PROBLEM DETAILS: Scan the records below. Copy every line in which the word "between" appears.

[Start of section]

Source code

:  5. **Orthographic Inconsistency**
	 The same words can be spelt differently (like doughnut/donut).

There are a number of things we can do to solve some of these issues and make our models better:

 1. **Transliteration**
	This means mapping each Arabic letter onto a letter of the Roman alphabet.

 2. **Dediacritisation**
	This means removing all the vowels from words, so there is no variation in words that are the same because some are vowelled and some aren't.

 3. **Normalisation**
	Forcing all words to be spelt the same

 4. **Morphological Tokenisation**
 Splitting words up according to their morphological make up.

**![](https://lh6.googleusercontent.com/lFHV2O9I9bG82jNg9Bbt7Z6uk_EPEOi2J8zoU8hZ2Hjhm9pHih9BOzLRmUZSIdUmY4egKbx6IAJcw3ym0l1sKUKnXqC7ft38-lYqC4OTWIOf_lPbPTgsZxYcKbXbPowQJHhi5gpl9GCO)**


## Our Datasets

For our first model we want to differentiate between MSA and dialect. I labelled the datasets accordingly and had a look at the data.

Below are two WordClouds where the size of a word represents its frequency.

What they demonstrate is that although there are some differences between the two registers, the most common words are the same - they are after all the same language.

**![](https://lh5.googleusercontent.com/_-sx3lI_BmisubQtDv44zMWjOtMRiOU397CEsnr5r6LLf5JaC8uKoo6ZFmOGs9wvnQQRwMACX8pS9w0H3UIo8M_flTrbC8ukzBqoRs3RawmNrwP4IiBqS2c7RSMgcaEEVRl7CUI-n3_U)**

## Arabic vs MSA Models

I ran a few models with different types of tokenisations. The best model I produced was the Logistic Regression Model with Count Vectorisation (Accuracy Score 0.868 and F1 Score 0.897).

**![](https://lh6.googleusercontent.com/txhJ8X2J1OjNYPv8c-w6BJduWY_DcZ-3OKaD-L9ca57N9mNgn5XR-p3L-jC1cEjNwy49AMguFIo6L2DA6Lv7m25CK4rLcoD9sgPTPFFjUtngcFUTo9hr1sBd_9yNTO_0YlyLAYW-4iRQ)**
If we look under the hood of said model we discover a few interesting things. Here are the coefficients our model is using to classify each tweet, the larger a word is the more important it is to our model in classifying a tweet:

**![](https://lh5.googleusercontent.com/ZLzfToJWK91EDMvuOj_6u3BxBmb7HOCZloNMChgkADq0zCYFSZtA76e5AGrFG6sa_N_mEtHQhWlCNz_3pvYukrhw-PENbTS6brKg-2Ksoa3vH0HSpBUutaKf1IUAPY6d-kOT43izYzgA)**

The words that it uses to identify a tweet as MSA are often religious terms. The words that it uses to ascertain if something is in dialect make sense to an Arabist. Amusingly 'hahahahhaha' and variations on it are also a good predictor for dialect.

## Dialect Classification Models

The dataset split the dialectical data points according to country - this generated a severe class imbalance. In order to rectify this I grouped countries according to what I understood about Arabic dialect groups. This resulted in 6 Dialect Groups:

[End of section]

RESULT OF THE EXERCISE:
For our first model we want to differentiate between MSA and dialect. I labelled the datasets accordingly and had a look at the data.
What they demonstrate is that although there are some differences between the two registers, the most common words are the same - they are after all the same language.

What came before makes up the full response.